Stored data entries:
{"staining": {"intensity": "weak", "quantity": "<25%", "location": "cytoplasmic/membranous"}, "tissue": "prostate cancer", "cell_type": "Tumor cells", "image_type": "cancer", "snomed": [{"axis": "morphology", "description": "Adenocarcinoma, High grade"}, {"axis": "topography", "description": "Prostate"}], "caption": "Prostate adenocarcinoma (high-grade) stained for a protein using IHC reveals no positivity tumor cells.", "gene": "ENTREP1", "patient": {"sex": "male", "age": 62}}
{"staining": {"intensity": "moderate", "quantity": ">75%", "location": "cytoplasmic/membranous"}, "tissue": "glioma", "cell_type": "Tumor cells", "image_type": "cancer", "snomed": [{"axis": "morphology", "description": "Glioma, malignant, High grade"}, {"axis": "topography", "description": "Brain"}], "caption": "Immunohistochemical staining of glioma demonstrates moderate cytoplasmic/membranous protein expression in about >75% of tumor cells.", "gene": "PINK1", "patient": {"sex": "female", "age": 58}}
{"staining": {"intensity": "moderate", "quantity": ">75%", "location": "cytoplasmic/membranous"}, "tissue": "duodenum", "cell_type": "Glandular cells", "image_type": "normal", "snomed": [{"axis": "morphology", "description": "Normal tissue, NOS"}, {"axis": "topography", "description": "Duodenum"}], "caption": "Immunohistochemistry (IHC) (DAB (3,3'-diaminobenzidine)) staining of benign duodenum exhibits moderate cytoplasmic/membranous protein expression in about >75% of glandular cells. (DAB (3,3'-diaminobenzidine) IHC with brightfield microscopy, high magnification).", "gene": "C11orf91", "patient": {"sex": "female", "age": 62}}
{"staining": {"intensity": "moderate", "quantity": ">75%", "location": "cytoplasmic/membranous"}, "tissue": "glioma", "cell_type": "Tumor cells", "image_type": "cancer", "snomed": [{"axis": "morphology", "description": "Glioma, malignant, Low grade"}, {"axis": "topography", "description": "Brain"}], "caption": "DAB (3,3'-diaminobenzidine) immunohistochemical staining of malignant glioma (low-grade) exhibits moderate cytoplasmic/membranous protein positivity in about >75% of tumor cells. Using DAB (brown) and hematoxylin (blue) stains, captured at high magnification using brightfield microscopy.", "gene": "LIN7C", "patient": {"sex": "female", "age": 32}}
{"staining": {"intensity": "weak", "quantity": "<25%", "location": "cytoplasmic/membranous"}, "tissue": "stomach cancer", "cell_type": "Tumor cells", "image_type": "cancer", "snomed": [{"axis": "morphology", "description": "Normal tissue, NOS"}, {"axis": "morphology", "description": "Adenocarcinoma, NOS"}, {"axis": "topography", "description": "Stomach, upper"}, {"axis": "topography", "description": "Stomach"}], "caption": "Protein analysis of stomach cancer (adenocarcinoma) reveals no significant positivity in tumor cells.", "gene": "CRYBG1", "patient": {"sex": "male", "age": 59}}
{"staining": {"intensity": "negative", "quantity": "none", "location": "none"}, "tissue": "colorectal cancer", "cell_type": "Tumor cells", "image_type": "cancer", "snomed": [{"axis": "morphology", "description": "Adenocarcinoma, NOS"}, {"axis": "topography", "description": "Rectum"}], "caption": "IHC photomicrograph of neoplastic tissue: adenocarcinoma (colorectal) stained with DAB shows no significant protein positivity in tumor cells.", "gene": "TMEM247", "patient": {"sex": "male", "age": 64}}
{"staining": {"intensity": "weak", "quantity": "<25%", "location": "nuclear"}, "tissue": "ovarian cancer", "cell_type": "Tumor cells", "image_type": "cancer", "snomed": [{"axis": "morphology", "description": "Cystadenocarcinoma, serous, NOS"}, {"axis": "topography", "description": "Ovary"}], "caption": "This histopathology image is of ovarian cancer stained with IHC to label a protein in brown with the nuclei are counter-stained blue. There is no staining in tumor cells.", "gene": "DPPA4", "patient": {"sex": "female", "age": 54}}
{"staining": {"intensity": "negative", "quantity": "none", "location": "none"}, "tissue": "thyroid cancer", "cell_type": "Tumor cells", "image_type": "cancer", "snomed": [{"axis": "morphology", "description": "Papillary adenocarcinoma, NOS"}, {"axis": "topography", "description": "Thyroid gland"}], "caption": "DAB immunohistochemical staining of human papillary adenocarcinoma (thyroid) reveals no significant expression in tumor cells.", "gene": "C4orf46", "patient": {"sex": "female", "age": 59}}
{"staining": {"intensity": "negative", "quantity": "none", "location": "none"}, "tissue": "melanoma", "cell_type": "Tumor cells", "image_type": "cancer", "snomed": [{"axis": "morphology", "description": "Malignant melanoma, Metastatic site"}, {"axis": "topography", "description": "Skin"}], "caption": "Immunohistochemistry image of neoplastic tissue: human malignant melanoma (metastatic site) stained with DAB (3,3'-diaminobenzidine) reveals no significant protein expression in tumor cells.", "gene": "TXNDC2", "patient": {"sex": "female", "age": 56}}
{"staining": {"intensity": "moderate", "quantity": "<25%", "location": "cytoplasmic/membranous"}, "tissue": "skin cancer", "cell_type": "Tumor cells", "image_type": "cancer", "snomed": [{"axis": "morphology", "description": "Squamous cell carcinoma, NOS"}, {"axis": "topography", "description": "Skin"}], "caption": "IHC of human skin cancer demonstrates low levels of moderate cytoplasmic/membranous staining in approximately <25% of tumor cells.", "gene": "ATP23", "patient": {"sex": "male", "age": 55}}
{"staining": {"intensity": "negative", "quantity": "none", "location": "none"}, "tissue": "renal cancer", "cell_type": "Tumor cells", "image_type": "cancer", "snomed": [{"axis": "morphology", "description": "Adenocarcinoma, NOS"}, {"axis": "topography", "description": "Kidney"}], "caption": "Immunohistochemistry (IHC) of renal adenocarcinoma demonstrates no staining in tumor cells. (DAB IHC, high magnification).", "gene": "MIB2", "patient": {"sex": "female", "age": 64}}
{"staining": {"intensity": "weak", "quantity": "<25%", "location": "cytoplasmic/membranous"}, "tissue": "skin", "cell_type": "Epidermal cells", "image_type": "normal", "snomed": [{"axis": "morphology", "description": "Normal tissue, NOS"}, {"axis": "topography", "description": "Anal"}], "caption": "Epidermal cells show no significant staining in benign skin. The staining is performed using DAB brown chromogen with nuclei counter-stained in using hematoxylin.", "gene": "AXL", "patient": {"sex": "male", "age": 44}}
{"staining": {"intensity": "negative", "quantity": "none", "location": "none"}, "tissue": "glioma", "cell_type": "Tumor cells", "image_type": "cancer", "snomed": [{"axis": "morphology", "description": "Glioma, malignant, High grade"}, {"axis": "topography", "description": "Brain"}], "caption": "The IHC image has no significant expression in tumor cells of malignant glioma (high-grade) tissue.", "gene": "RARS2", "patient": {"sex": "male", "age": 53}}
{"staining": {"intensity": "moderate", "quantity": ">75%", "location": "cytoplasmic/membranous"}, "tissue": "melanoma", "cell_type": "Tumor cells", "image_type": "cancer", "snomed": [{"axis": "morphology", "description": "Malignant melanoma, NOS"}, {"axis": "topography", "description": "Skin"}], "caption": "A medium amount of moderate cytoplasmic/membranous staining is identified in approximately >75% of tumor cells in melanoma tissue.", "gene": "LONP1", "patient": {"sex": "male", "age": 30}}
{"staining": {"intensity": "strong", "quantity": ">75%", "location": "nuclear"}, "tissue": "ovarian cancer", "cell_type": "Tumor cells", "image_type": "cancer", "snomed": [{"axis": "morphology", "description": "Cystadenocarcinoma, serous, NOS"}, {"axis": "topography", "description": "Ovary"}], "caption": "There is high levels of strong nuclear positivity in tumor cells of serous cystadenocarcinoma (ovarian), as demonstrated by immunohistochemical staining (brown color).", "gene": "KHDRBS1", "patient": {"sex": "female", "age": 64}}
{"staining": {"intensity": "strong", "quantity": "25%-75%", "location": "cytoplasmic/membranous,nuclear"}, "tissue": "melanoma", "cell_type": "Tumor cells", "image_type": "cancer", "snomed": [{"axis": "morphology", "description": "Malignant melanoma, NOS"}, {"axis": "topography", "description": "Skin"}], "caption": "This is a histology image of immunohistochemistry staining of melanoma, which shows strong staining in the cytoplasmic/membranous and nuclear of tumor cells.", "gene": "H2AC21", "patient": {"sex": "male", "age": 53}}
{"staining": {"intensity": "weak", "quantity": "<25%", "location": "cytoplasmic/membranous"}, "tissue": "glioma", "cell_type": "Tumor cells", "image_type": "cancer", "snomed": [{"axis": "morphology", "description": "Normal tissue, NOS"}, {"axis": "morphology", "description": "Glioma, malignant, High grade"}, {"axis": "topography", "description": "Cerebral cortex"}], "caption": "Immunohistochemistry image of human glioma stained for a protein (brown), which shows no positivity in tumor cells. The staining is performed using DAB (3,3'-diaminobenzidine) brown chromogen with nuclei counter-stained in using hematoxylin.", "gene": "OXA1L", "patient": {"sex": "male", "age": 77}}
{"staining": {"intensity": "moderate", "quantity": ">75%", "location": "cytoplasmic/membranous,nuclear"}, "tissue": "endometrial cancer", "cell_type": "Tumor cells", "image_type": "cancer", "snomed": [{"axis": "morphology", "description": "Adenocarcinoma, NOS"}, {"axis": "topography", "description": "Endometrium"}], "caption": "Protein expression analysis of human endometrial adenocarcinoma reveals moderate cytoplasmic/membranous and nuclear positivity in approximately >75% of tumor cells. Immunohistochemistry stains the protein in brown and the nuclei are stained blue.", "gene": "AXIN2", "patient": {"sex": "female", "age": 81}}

Directions for this task:
Would you set down, word for word, the lines from the opening of the entries above through the line with "staining of glioma", both included, and no others?

Your solution:
{"staining": {"intensity": "weak", "quantity": "<25%", "location": "cytoplasmic/membranous"}, "tissue": "prostate cancer", "cell_type": "Tumor cells", "image_type": "cancer", "snomed": [{"axis": "morphology", "description": "Adenocarcinoma, High grade"}, {"axis": "topography", "description": "Prostate"}], "caption": "Prostate adenocarcinoma (high-grade) stained for a protein using IHC reveals no positivity tumor cells.", "gene": "ENTREP1", "patient": {"sex": "male", "age": 62}}
{"staining": {"intensity": "moderate", "quantity": ">75%", "location": "cytoplasmic/membranous"}, "tissue": "glioma", "cell_type": "Tumor cells", "image_type": "cancer", "snomed": [{"axis": "morphology", "description": "Glioma, malignant, High grade"}, {"axis": "topography", "description": "Brain"}], "caption": "Immunohistochemical staining of glioma demonstrates moderate cytoplasmic/membranous protein expression in about >75% of tumor cells.", "gene": "PINK1", "patient": {"sex": "female", "age": 58}}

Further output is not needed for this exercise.